Patients were followed for episodes of biopsy proven acute rejection within 6 months post-transplant and patient - graft survival within 12 months post-transplant. As expected, compared to Groups A and B, Group C had the least HLA mismatches, cold ischemia times, and %PRA. Other demographic characteristics (Group A vs. B vs. C) including donor age (31.8 ± 2.2 vs.30.8±3.2 vs.38.4±1.6 yr.), patient age (45.4±2.3 vs.50.7±2.4 vs.36.9±2.5 yr.),% male (63 vs. 72 vs. 48), % Caucasian (84 vs. 90 vs. 91), CMV status, and causes of renal failure were comparable.
| Group A | Group B | Group C | |
| N | 49 | 29 | 46 |
| Acute rejection % | 4 (2/49)* | 24 (7/29) | 15.2 (7/46) |
| steroid resistant % | 0 (0/2) | 57 (4/7) | 71 (5/7) |
| Infection - bacterial/viral (%) | 14.3/6** | 24.1/13.8 | 26.1/19.6 |
| 1-yr S Cr. (mg/dl) | 1.47± 0.1 | 1.47±0.1 | 1.52±0.1 |
| 1-yr graft survival (%) | 93.9 | 93.1 | 96.6 |
| 1-yr patient survival (%) | 93.9 | 93.1 | 100 |
*p <0.02 ( A vs. B & C) **p<0.05 (A vs. B &C)
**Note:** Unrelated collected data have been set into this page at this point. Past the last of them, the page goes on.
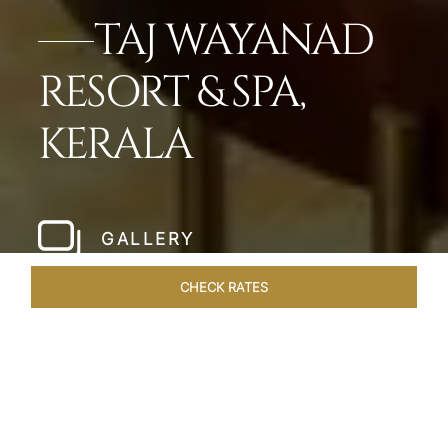
TAJ WAYANAD
RESORT & SPA,
KERALA
GALLERY
CHECK RATES
LOCAL ATTRACTIONS
ROOMS & SUITES
OVERVIEW
Home
Hotels
Taj Wayanad Kerala
/
/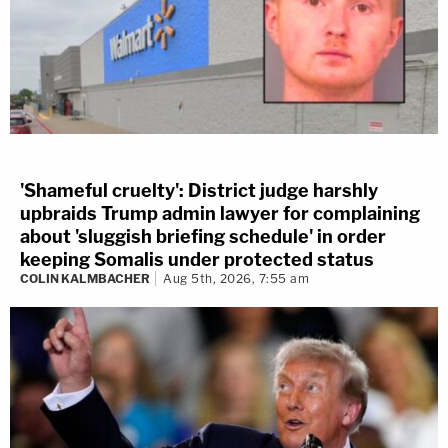
'Shameful cruelty': District judge harshly
upbraids Trump admin lawyer for complaining
about 'sluggish briefing schedule' in order
keeping Somalis under protected status
COLIN KALMBACHER
Aug 5th, 2026, 7:55 am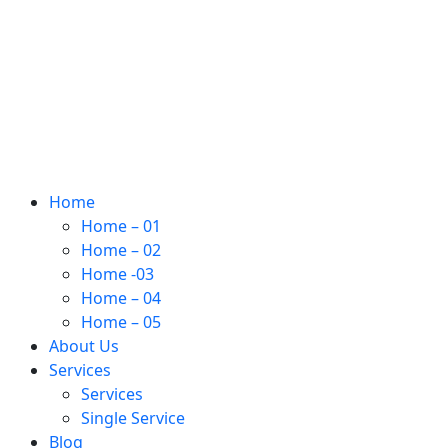
Home
Home – 01
Home – 02
Home -03
Home – 04
Home – 05
About Us
Services
Services
Single Service
Blog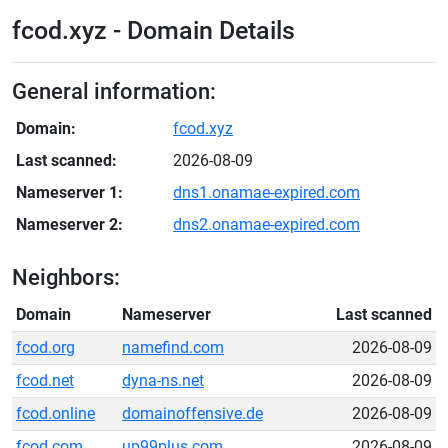
fcod.xyz - Domain Details
General information:
Domain:
fcod.xyz
Last scanned:
2026-08-09
Nameserver 1:
dns1.onamae-expired.com
Nameserver 2:
dns2.onamae-expired.com
Neighbors:
Domain
Nameserver
Last scanned
fcod.org
namefind.com
2026-08-09
fcod.net
dyna-ns.net
2026-08-09
fcod.online
domainoffensive.de
2026-08-09
fcod.com
up99plus.com
2026-08-09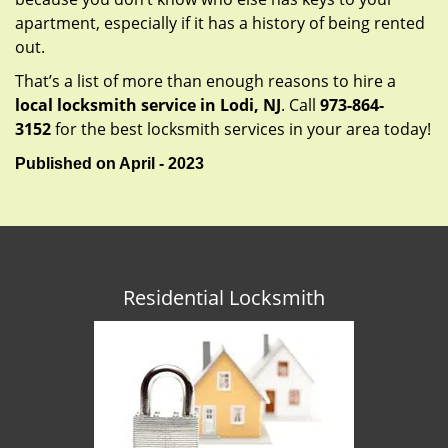
apartment, especially if it has a history of being rented
out.
That’s a list of more than enough reasons to hire a
local locksmith service in Lodi, NJ
. Call
973-864-
3152
for the best locksmith services in your area today!
Published on April - 2023
Residential Locksmith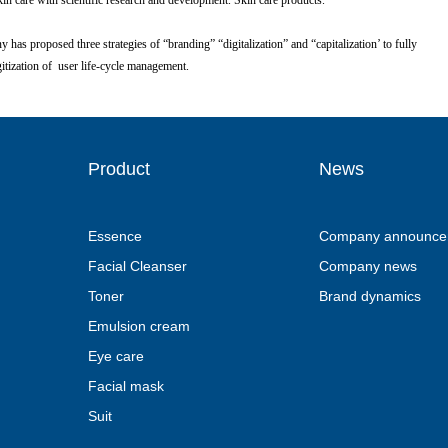
are with scientific research and development. Skin care products.
proposed three strategies of “branding” “digitalization” and “capitalization’ to fully
zation of user life-cycle management.
Product
News
Essence
Company announce
Facial Cleanser
Company news
Toner
Brand dynamics
Emulsion cream
Eye care
Facial mask
Suit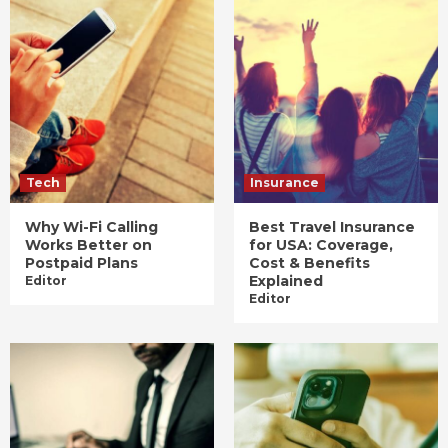
Tech
Insurance
Why Wi-Fi Calling
Best Travel Insurance
Works Better on
for USA: Coverage,
Postpaid Plans
Cost & Benefits
Explained
Editor
Editor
Our results show that, when compared with single-dose OKT-3 induced cadaveric transplant patients, episodes of acute rejection and infectious complications are significantly higher in non-induced cadaveric recipients and better HLA matched living related recipients. We conclude that single dose intra-operative OKT-3 administration is a novel approach, which allows significant reduction in early post-transplant acute rejection in recipients of kidney transplants and is well tolerated.